Bien que la plateforme terminale soit assez large, nous ne quittons pas la corde, car les chutes sont possibles et la vue du précipice ne nous inspire pas grande confiance. Le vent est très violent, le froid est vif, malgré le soleil. Mais que sont ces désagréments, à côté de notre satisfaction d’être parvenus au but à l’heure fixée. Malheureusement, le brouillard se lève et, à mesure que nous descendons, il deviendra de plus en plus dense. Vers 18 h. 30, notre cordée arrive la première au chalet ; nous sommes tous à la fois fatigués et prêts à recommencer de semblables journées.
Les deux cordées suivantes, dont nous avions dû nous écarter en raison des chutes de pierres, ne rentrent qu’environ une heure après nous.

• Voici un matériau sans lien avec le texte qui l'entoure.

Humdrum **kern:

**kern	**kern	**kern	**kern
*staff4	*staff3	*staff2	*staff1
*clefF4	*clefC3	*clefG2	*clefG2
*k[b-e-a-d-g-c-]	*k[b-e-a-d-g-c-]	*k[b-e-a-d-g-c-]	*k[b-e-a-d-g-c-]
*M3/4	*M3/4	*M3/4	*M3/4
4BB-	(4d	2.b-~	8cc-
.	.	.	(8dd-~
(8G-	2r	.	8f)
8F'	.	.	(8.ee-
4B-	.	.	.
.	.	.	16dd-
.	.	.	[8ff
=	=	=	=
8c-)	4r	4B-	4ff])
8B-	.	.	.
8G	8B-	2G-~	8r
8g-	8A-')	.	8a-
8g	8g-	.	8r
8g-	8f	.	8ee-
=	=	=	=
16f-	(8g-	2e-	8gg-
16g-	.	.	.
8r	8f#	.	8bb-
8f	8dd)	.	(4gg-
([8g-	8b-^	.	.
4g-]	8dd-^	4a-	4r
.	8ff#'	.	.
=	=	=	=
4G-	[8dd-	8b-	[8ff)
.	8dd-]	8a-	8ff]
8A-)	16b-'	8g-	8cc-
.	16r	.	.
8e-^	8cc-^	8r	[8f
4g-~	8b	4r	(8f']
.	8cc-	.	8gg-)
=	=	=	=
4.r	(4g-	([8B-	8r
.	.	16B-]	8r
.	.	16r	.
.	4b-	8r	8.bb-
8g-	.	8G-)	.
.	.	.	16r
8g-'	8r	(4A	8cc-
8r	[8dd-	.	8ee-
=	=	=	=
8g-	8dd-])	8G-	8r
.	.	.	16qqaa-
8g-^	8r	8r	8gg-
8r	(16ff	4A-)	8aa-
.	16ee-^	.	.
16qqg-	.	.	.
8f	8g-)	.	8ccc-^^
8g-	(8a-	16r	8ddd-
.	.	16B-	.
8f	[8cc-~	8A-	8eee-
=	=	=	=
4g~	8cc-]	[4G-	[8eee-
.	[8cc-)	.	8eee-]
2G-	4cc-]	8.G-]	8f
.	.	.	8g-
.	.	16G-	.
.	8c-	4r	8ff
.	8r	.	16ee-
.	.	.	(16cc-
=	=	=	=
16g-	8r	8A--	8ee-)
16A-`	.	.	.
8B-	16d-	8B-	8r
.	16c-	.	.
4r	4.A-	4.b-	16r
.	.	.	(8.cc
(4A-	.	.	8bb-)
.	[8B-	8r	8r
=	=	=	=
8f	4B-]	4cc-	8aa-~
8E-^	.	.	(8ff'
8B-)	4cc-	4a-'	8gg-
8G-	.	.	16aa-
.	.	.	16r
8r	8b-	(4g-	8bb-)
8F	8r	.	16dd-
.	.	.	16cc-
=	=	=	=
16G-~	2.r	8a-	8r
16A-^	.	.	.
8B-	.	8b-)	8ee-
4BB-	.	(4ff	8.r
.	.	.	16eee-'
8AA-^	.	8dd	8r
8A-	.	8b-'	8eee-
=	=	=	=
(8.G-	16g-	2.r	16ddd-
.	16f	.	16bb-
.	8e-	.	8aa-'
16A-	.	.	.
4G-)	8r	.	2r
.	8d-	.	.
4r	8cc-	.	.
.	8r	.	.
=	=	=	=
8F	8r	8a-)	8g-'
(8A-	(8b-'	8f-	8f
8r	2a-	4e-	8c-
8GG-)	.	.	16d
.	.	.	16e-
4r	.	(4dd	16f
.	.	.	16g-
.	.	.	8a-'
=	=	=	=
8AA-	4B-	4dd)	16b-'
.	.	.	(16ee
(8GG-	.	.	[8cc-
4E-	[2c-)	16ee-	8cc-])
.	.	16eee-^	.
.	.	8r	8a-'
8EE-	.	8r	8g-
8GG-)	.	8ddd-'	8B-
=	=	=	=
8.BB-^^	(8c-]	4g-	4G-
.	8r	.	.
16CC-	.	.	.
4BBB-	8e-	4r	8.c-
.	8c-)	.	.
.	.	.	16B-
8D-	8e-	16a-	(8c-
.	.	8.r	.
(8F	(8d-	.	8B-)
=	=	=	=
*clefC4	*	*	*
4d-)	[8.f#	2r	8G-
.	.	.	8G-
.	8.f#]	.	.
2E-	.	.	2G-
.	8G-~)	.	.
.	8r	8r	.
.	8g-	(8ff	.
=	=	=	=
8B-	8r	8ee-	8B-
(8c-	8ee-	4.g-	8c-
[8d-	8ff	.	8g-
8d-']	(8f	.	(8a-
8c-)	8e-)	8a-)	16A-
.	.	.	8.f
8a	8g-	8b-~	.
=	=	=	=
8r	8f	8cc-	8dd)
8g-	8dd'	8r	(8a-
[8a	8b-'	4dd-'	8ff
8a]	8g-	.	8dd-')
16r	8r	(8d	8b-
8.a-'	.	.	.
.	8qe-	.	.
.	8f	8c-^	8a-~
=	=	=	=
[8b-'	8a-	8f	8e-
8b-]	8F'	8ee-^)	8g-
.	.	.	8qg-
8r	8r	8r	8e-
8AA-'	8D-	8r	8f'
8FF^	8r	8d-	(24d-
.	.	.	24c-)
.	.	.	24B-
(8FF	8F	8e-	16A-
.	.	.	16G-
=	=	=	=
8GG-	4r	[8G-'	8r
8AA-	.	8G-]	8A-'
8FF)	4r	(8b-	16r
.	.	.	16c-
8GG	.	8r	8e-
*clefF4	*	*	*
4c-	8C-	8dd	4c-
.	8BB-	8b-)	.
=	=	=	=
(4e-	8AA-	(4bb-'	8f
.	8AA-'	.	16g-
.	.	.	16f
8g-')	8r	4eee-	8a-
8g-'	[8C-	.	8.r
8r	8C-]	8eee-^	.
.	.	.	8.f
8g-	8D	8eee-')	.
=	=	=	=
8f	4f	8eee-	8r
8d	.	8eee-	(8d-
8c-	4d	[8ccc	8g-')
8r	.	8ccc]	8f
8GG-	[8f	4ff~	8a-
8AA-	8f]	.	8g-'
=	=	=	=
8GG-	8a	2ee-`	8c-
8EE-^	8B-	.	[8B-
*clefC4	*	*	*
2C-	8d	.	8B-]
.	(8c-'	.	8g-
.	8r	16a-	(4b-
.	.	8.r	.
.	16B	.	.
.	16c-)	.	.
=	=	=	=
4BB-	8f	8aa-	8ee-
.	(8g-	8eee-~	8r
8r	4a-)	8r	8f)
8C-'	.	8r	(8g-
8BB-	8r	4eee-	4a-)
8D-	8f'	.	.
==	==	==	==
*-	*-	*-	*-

Le dégel ayant effacé nos traces et le brouillard s’étant, fait subitement beaucoup plus épais, elles ont eu beaucoup de peine à retrouver leur route et à rejoindre le chalet.
Une soupe bienfaisante, due à l’ingéniosité du chef Cheron, nous réunit à notre grande satisfaction, dans ce chalet qui représente pour tous ce soir, le summum du confort. Après le dîner, nous restons au coin du feu à échanger avec nos guides les impressions de la journée ; pour moi, ce sont les premières, mais je dois avouer que, malgré mes courbatures, je suis à jamais gagné par le charme de la montagne.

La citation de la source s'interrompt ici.